They didn't get permission from the child's mother to use her daughter's image.

Two years ago, when Tricia Fraser took her four children to take modeling photos, she thought that she would not see the pictures again. Fraser says that she had no idea about the ad until a friend told her about it, and in disbelief, she and 6-year-old Anesa Frazier, went to see for themselves.

"[My daughter] said, 'Look mommy, it's me!'" Ms. Frazier told Fox5 News. "That's as far as it goes with her. I would never endorse something like that, especially with my child's image. I know what I went in to that shoot for, and that's not something that I would have agreed to."

According to Life Always spokesperson Marisaa Gabrysch, "The image was properly licensed through a reputable stock image service. We'll be looking in to the origin of the image and are certainly open to talking to the family directly if they have any concerns."

"It's down," Peter Costanza, the general manager for Lamar Advertising, said in a telephone interview on Thursday. "Why did I take it down? Yesterday, somebody came in to the restaurant [Lupe's East L.A. Kitchen] harassing the waiters and waitresses. I don't want any violence to happen around the buildings there."

According to a statement issued by the Women of Color Policy Network, NYU Wagner, Mr. Costanza responded affirmatively that they would remove the billboard in direct response to phone calls and letters of criticism.

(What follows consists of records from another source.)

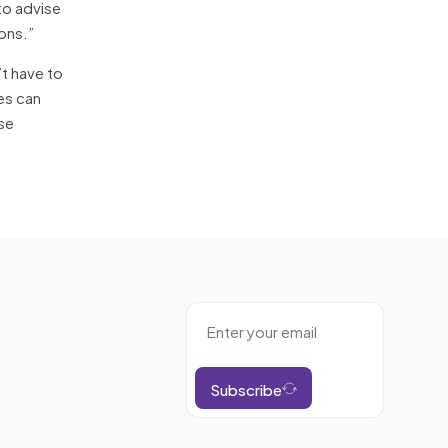
to advise
ons.”
’t have to
ues can
ese
Subscribe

In response to the controversial billboard, NARAL Pro-Choice America spokeswoman Mary Alice Carr said, "They're attacking women for choosing abortion while simultaneously destroying family planning. Their hypocrisy is as large and as obnoxious as this billboard.

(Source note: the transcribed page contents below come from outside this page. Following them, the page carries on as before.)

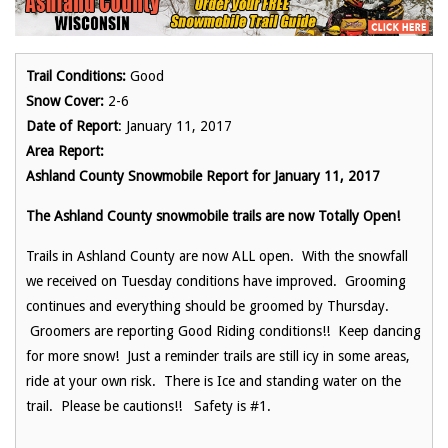
Trail Conditions:
Good
Snow Cover:
2-6
Date of Report
: January 11, 2017
Area Report:
Ashland County Snowmobile Report for January 11, 2017
The Ashland County snowmobile trails are now Totally Open!
Trails in Ashland County are now ALL open. With the snowfall
we received on Tuesday conditions have improved. Grooming
continues and everything should be groomed by Thursday.
Groomers are reporting Good Riding conditions!! Keep dancing
for more snow! Just a reminder trails are still icy in some areas,
ride at your own risk. There is Ice and standing water on the
trail. Please be cautions!! Safety is #1.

"The issue here is that they are doing a campaign, targeting one group of women and making them feel guilty and shameful about family choices that they are making," Carr continues. "You can't take a woman and lift her out of her experience."

According to Rebecca Wind, a spokeswoman for the Guttmacher Institute, it is true that "African-Americans have high abortion rates compared with other demographic groups." However, the disparity stems primarily from "lack of adequate services" in many black communities, which "has resulted in more unintended pregnancies."

Civil Rights leader Rev. Al Sharpton was prepared to go to war on the campaign:

"The billboard was offensive, especially during Black History Month, and I had intended to hold a press conference Friday in front of the billboard to protest the message of racial profiling and against a woman"s right to choose," Sharpton said Thursday.

This is a victory for the pro-choice movement, albeit a measured one. The poisonous rhetoric polluting these campaigns is where the problems lies, not with the underlying message itself. I don't believe that pro-birth advocates are even aware of what that billboard message conveys or how it subliminally reflects society's low opinion of African-American women.

If you really want to have a relevant conversation, let's discuss the hypocrisy of conservatives donating to these organizations, while simultaneously advocating for severe cuts in social programs and maintaining a strong opposition to improving health care for low-income families.

Let's talk about the refusal to see women, of any color, as the only ones who control their bodies, demonstrating that misogyny is alive and well.

I abhor the history of Planned Parenthood, and as such, would never utilize their services for even so much as a pap smear; however, they do serve a purpose. Eighty-two percent of their clients receive services to prevent pregnancy, not terminate them.

That is a fact that many "pro-life" organizations like to brush over as they target the reproductive rights of African-American women.

If pro-life groups are genuinely concerned with the well-being of African-American children, the key lies in first being concerned with the mental, physical, emotional and societal health of their parents.

The problem has never been about empowering women with choices, but attempting to shame them in to one.